This is an open-ended final project for Dr. Daniel Fabbri's BigData course at Vanderbilt University.
Ellis Brown : ellis.l.brown@vanderbilt.edu -- @ellisbrown
Danny Carr : daniel.p.carr@vanderbilt.edu -- @dcarr45
Max Puidak : max.w.puidak@vanderbilt.edu -- @maxpudi
Intelligent stock price prediction in the near-term has nearly unlimited potential. However, designing a model that does so accurately would defy years of academic study and several cornerstones in finance theory. The efficient-market hypothesis (EMH) states that asset prices fully reflect all available information. Under strict EMH, no security in a financial market will ever be mis-priced. Similarly, the random-walk hypothesis states that stock prices follow a random walk in the short-term, and are therefore, unpredictable. Yet, the evolution of machine learning techniques and the availability of ‘big’ data has led critics, scholars, and investors to question the integrity of these theories. It is the goal of this project to use machine learning techniques for the prediction of S&P 500 price trends in the near term (30-days). Specifically, the model attempts to predict the binary classification problem of “will the S&P 500 price rise in 30 days?” Three data sources were used to address our problem: technical indicators, fundamental analysis, and sentiment analysis.

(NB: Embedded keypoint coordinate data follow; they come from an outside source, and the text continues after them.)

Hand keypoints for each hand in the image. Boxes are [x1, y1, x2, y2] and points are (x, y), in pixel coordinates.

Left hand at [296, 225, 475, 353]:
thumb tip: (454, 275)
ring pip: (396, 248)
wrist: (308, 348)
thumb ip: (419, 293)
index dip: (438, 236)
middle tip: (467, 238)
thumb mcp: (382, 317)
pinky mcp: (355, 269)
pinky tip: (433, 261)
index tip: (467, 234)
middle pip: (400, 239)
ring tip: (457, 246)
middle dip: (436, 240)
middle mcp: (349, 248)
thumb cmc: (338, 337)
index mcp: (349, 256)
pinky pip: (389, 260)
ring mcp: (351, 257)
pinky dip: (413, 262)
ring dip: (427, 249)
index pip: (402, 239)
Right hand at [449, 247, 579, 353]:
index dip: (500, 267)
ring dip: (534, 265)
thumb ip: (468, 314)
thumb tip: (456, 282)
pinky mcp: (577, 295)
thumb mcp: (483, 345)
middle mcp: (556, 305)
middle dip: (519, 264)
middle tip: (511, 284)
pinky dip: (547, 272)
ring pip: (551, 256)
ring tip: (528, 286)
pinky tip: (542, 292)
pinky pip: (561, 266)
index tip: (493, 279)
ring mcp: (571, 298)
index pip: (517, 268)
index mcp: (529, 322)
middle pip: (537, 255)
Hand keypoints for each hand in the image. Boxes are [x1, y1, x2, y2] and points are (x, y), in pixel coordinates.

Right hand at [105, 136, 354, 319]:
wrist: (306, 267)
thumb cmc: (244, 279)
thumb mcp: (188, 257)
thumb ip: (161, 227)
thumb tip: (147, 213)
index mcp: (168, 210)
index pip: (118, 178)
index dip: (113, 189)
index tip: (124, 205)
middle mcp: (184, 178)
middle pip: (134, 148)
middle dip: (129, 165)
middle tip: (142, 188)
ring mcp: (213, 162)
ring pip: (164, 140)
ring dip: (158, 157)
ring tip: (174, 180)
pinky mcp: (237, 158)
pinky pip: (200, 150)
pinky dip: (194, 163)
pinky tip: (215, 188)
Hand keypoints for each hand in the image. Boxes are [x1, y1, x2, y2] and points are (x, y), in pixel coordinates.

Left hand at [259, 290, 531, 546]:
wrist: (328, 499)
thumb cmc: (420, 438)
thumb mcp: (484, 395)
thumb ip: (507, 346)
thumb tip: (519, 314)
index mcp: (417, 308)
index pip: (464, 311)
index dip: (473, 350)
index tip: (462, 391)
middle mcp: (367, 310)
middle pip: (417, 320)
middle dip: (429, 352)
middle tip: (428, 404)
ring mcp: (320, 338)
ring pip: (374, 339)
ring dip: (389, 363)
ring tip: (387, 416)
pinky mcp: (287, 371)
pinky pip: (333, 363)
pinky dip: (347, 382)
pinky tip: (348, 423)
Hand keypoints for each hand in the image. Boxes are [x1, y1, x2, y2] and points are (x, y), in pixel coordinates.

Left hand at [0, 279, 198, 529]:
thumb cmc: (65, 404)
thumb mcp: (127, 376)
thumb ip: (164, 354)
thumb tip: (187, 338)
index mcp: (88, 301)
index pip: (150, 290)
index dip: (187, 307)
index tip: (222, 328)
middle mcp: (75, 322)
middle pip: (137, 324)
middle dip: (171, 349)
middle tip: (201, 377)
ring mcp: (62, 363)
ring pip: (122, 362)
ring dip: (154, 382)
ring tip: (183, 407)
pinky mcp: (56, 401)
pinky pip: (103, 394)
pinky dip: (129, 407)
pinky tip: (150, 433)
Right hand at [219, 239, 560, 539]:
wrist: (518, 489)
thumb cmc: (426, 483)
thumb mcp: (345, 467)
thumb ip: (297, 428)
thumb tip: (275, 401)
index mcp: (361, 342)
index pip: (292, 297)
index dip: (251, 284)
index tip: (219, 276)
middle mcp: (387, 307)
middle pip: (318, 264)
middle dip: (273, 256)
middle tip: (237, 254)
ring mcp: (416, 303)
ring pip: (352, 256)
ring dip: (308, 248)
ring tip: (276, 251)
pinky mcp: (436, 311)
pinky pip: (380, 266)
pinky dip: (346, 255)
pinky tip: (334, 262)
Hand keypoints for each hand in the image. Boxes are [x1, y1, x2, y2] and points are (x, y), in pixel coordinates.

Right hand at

See each subdirectory for its respective description:
With the Technical and Sentiment analyses both yielding workable results, an aggregate features table was able to be created combining the two. In order to maximize the number of rows, each month’s sentiment data fields were duplicated for each day of technical data and appended to the technical feature matrix. When running the combined feature matrix, an AUC of 0.51 was achieved--which, though above 0.5, is a very poor score.

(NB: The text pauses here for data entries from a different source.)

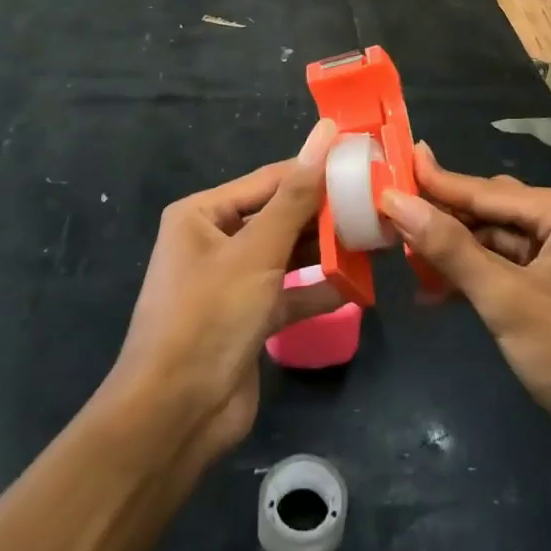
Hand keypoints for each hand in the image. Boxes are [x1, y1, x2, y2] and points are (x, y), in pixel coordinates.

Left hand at [105, 120, 342, 465]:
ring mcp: (231, 283)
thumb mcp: (258, 250)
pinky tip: (356, 286)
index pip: (270, 180)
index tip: (363, 162)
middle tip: (377, 204)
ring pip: (287, 255)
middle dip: (324, 214)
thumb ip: (297, 195)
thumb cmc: (210, 316)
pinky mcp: (247, 319)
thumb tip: (325, 132)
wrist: (173, 418)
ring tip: (375, 239)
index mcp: (203, 214)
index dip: (315, 170)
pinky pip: (288, 294)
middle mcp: (214, 241)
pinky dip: (318, 291)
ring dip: (325, 251)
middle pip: (279, 216)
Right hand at [381, 143, 550, 468]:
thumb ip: (451, 249)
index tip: (382, 170)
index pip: (480, 190)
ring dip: (452, 254)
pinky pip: (506, 270)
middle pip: (486, 212)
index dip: (429, 184)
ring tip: (402, 260)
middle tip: (384, 219)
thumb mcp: (509, 301)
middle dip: (439, 220)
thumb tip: (397, 200)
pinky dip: (474, 280)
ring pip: (493, 243)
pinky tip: (437, 293)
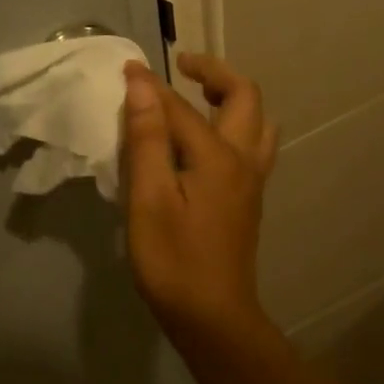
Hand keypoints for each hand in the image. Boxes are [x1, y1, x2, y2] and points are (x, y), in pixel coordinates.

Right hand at [119, 53, 279, 348]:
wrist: (212, 317)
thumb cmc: (173, 260)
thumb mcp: (149, 198)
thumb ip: (148, 138)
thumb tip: (142, 83)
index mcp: (218, 156)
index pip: (181, 107)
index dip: (151, 86)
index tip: (125, 68)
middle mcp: (243, 160)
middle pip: (244, 98)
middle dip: (215, 73)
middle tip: (182, 66)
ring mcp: (251, 181)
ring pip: (258, 122)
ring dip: (233, 98)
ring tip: (200, 97)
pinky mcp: (248, 200)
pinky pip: (253, 145)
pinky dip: (235, 124)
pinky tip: (208, 140)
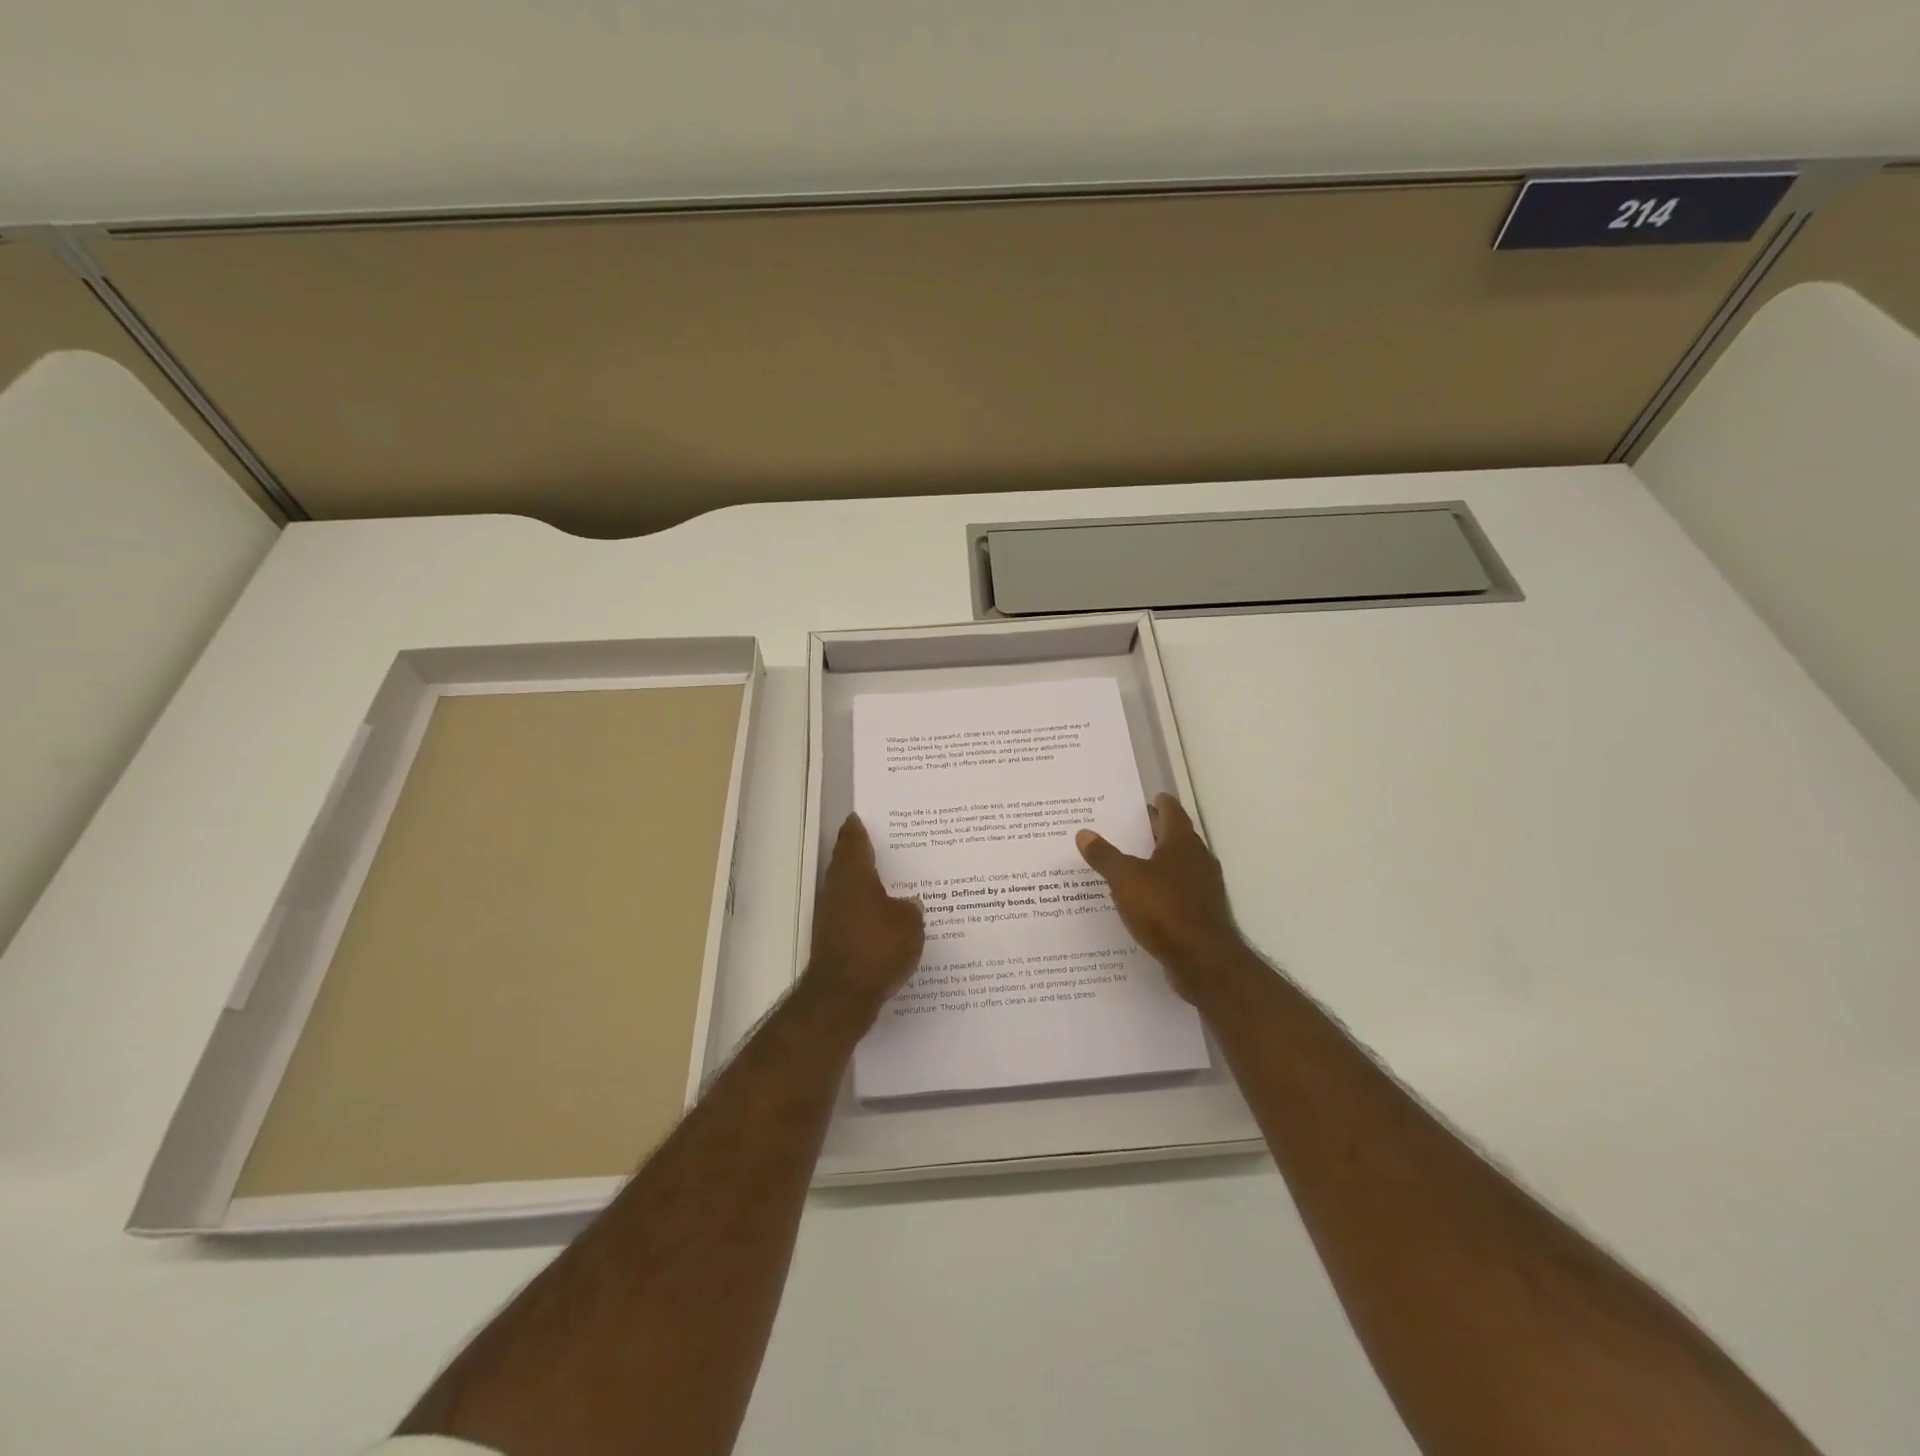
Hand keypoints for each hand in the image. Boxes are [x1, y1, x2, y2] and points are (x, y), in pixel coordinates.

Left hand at [806, 814, 925, 1020]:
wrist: (842, 996)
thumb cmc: (877, 947)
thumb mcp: (909, 924)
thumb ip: (911, 908)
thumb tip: (909, 903)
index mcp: (855, 876)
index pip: (853, 842)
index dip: (857, 829)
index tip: (859, 818)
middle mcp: (838, 890)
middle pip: (847, 864)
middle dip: (861, 854)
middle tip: (881, 845)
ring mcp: (831, 917)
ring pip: (848, 891)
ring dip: (864, 885)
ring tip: (890, 882)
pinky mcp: (833, 941)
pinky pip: (852, 916)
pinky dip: (865, 912)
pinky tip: (884, 919)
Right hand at [1077, 794, 1243, 1001]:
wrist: (1203, 960)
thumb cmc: (1164, 909)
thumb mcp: (1125, 879)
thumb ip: (1104, 856)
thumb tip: (1084, 833)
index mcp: (1182, 843)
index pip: (1172, 811)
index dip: (1158, 803)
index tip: (1144, 799)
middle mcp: (1198, 859)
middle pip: (1176, 837)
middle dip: (1154, 831)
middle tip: (1128, 828)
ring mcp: (1204, 888)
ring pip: (1178, 865)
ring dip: (1158, 861)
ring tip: (1129, 862)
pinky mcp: (1202, 913)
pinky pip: (1179, 891)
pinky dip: (1162, 887)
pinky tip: (1142, 898)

Almost all of our analyses led to AUC’s right around 0.5, which could imply that we have poorly established our features and labels. If that is not the case, then it implies that there is very low correlation to the data we looked at and whether or not there will be an increase in price of the S&P 500 30 days in the future.
We hope to continue working on this project to devise the best features to include and get a reasonable AUC. We would also like to clean up the code and make the repository more standalone.